Discussion in 'Off Topic' started by Typhoon, Oct 4, 2009.
While I respect the original for being groundbreaking in a lot of ways, as well as having a great score, I also thought it was boring as hell.
I didn't realise ford was still in it. should be good. Random trivia: ridley Scott grew up in the same area as my wife and the local fractional distillation columns were his backdrop for blade runner and it's style
Blade Runner is easily in my top 5 films of all time. Very interested as to why you felt it was boring?
Been a while since I've seen it, so hard to remember specifics. I remember nothing happening until the final fight and "tears in rain" speech. I do remember really liking the score. I just remember it being really slow until the end.
Also, I've read that which version you watch can determine how much you like the film. Some cuts are alot better. I've chalked it up to watching the "bad cut". I am sure I'll watch it again before the sequel comes out.
I guess this depends on what kinds of movies you like. To me, Blade Runner is a movie that is filled to the brim with content, it's just not action.. It's a contemplative film, it's a very deep film..
Honestly, it's.. one of the best films ever made. There's also quite a few action scenes, and several replicants get killed by Deckard so, as I recall, there's about 5-6 different scenes of Deckard in trouble, and about 3 action scenes without him.
It's not an action movie though..
I wonder... I think, if you felt nothing happened, then you actually watched the "good" cut; which would be the Director's Cut.
The original theatrical version has Harrison Ford narrating the movie. It's shorter, IIRC, and there are FAR fewer moments of silence in the movie as Ford is talking to the audience throughout. The theatrical version also has a happy ending and is much more explicit in conveying the message of the film. This version though is not canon as there is a critical difference leading up to the sequel.
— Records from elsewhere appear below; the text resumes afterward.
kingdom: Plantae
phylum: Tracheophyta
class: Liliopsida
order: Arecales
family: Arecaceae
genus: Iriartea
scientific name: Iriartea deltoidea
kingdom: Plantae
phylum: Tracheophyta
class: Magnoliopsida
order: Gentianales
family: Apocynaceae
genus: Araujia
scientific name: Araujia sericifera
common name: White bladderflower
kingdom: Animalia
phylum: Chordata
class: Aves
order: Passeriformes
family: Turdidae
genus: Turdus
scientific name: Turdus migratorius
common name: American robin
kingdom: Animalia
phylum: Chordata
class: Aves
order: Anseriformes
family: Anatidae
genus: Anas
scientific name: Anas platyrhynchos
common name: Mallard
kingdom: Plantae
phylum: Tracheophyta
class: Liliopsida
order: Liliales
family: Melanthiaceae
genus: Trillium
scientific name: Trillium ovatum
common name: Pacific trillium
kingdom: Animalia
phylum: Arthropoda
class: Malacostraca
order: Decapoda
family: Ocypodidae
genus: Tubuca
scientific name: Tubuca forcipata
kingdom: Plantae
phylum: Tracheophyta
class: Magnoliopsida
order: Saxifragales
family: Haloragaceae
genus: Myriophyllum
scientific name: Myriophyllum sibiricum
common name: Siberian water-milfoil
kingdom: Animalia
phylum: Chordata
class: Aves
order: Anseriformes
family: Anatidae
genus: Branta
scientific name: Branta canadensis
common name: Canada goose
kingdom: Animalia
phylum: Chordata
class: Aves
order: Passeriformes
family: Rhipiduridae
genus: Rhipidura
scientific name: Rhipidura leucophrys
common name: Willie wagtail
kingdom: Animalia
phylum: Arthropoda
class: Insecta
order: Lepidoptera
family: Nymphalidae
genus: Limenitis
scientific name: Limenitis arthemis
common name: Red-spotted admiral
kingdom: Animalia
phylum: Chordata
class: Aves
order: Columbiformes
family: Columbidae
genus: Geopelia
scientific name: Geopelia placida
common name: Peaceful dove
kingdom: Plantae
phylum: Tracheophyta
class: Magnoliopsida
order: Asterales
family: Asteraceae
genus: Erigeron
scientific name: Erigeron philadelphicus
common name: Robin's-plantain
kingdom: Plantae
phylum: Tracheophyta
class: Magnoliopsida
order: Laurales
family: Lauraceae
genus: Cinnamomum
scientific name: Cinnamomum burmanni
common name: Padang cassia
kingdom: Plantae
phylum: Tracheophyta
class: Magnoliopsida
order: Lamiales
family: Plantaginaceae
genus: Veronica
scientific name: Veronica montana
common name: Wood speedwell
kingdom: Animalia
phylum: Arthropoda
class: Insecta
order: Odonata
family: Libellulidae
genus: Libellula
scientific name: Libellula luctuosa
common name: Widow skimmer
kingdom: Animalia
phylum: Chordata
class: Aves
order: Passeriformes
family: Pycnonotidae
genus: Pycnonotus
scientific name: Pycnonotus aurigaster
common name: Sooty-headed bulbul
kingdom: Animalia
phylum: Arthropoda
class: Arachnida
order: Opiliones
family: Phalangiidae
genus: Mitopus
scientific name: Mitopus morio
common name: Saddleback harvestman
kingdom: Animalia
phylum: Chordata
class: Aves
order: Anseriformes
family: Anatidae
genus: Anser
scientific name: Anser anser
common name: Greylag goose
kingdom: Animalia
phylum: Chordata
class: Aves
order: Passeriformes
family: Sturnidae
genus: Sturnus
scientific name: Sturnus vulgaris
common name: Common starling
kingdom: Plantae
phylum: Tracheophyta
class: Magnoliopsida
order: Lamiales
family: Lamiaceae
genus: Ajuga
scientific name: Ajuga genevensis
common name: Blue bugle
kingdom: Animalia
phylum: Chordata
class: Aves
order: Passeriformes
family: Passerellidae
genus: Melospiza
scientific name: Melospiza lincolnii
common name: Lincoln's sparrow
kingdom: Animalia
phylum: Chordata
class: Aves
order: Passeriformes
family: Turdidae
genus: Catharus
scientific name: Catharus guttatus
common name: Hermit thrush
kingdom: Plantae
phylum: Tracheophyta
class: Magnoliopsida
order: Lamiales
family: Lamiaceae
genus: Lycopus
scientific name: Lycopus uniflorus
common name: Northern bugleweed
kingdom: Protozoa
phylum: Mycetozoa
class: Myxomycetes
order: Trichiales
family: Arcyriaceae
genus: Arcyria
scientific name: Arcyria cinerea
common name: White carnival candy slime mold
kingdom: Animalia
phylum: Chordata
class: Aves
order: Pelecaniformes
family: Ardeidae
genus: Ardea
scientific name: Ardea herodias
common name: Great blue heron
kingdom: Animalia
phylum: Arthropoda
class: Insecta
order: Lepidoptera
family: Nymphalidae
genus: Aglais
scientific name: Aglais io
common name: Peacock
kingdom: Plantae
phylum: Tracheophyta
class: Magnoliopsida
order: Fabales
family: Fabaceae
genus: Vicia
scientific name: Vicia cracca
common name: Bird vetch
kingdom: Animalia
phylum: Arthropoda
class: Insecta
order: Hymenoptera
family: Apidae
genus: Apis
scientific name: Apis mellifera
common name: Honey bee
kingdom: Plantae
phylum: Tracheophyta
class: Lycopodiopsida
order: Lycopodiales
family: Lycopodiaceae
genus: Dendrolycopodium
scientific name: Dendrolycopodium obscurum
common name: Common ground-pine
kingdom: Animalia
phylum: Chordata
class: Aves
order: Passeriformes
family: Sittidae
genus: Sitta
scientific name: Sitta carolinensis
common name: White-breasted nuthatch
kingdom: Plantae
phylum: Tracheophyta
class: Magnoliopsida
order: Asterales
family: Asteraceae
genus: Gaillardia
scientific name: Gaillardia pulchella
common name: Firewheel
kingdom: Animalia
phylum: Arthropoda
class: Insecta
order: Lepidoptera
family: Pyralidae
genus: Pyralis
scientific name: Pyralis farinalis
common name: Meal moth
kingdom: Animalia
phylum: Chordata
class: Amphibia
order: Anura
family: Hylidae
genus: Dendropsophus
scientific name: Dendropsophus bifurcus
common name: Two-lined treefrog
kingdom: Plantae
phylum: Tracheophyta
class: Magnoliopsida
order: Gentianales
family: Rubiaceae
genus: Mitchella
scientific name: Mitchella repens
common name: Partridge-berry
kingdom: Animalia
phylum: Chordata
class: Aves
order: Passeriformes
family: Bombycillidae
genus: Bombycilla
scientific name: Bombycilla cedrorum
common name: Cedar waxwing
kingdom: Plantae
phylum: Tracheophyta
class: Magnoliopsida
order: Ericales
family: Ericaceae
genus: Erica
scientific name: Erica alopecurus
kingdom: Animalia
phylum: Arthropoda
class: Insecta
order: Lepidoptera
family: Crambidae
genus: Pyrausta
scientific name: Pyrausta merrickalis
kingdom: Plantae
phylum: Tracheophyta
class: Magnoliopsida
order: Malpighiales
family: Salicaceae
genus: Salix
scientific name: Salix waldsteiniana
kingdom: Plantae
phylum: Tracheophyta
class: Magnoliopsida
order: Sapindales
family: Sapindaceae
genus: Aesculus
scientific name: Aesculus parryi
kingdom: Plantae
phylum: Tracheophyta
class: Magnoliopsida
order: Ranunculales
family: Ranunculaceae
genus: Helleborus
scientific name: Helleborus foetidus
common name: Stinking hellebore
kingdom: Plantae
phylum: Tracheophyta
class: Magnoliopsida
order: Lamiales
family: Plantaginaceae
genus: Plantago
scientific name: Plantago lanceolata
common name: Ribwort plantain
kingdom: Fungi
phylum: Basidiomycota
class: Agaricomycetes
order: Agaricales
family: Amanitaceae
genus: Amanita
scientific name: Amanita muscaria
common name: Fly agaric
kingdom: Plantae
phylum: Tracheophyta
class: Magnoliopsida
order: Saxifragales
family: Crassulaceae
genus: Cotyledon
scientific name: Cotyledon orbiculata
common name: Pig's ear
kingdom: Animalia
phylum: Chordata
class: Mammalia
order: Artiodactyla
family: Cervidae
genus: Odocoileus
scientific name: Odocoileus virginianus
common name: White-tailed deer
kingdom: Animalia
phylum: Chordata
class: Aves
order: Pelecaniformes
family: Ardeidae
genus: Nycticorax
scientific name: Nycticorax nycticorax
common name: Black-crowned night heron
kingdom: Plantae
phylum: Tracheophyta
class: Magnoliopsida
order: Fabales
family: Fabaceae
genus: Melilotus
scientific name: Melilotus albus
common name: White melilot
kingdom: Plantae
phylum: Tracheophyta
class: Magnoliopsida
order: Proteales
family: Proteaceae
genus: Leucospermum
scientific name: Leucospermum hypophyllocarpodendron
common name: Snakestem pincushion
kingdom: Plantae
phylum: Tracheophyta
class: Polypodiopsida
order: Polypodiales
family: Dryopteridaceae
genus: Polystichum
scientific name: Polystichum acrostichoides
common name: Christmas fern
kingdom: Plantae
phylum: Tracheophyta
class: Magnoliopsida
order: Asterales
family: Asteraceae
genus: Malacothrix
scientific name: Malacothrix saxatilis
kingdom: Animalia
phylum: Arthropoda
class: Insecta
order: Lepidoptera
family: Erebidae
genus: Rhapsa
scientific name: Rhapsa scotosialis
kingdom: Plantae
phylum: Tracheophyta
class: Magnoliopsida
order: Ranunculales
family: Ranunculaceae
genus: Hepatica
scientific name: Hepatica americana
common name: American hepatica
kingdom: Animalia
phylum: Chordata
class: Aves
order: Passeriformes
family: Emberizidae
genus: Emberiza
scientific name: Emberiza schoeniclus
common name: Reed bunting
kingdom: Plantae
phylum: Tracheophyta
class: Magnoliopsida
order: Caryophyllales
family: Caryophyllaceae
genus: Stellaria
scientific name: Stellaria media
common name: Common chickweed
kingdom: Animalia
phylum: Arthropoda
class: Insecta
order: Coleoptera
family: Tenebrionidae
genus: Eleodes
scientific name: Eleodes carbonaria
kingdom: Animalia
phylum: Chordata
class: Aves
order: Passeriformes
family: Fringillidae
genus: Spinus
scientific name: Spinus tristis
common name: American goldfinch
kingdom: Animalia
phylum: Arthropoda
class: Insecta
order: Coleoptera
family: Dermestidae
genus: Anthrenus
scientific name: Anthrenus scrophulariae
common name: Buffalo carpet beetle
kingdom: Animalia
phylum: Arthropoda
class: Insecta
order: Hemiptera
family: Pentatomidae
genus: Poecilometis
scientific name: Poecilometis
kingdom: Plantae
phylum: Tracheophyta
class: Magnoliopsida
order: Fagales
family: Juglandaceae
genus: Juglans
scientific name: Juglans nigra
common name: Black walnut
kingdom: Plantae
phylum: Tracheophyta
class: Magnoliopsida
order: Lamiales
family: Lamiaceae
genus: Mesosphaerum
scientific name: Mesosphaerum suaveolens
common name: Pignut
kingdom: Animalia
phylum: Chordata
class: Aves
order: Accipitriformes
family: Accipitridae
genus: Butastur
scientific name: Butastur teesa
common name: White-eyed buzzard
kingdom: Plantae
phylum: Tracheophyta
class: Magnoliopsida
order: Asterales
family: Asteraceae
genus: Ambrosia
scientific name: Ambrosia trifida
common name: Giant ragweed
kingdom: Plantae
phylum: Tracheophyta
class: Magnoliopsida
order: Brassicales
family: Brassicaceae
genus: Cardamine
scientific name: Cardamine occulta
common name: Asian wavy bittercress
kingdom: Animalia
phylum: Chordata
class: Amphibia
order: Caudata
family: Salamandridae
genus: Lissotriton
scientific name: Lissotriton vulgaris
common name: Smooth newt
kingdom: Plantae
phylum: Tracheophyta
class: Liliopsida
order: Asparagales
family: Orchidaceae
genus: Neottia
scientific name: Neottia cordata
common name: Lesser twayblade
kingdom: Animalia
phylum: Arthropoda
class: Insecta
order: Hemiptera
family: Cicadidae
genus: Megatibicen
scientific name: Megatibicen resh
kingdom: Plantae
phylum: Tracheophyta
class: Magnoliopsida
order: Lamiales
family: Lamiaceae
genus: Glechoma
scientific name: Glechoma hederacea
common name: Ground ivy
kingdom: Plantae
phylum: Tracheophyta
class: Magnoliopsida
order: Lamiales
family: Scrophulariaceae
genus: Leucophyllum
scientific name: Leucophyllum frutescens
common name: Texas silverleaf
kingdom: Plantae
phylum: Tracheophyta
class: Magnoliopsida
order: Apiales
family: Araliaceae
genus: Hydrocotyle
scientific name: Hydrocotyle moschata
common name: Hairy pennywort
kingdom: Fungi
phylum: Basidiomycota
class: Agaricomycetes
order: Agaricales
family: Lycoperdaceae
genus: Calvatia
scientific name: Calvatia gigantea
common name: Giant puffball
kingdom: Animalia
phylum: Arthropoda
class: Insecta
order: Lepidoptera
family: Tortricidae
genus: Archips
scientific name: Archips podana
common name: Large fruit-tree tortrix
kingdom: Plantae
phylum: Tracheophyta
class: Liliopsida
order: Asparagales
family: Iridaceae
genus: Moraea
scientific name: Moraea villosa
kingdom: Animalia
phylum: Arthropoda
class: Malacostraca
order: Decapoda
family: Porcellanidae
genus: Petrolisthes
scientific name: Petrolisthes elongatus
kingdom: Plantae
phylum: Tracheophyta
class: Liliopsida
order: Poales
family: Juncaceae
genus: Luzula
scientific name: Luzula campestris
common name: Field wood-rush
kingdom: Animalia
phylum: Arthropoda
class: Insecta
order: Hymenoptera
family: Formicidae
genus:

The director's cut is very different. It's longer, and I think half or more than half of the film is almost entirely just the score. There is no narration whatsoever, and the movie is edited differently. The ending is ambiguous and almost a downer but it's canon.
I personally like BOTH cuts, I look at them as alternate realities of the same movie. One is a detective movie (the theatrical version); the other is a philosophical movie set to music. They're completely different, but both are great.
I'll definitely got the directors cut, then. I will check out the shorter version.
For an understanding as to the different narratives of the film:
Read this if you don't care about spoiling the ending (or already know what 99% of everyone already knows):
In the theatrical cut, Deckard is simply a detective. It's done in a cyber-punk take on noir, but, that's pretty much it. He's on the outside looking in at a world he doesn't understand yet is asked to judge. He'd rather not be doing this, but, if he's not a cop -- he's little people.. Which, in this world, could mean you're essentially in the shitter.
In the director's cut, Deckard is not just a detective. Everything and everyone around him knows more than he does. He suspects something is very wrong with his life, and he has memories of his earlier years that seem very distant to him - he's also having a recurring dream of a unicorn that he can't explain for the life of him. He meets a woman named Rachel who he identifies as a replicant, yet, he not only finds her attractive but finds something about her that's familiar. He eventually realizes, and this is confirmed, that he is a replicant himself. He's no longer on the outside looking in, but very much on the inside looking out -- now on the run, in fear of his own life as well as her's.
This is why the director's cut removes the narration and is cut so differently; because these are really two different movies, with two different stories. They share plot points, but, they're quite dissimilar.
Assassins Creed: 0.0/10.0
When I first saw Blade Runner as a kid it bored the shit out of me. Liked it a lot better when I rewatched it as an adult, and I bought that Blu-Ray set that has like four or five different cuts of the film that really helps you appreciate it.
I give it about a 5/10. And that is because I love the video game franchise and there were a ton of cool call backs to the games.
As a movie on it's own I give it about a 2.5. Fight scenes were well shot... and that's about it.
I've been on a tear in a particular direction..
All the president's men
Rogue One - 9/10. Only prior SW movie I'd definitely put above it is ESB. It was very much an un-Ewoks movie.
Really thought the male lead was exceptionally good at setting the correct tone for the movie.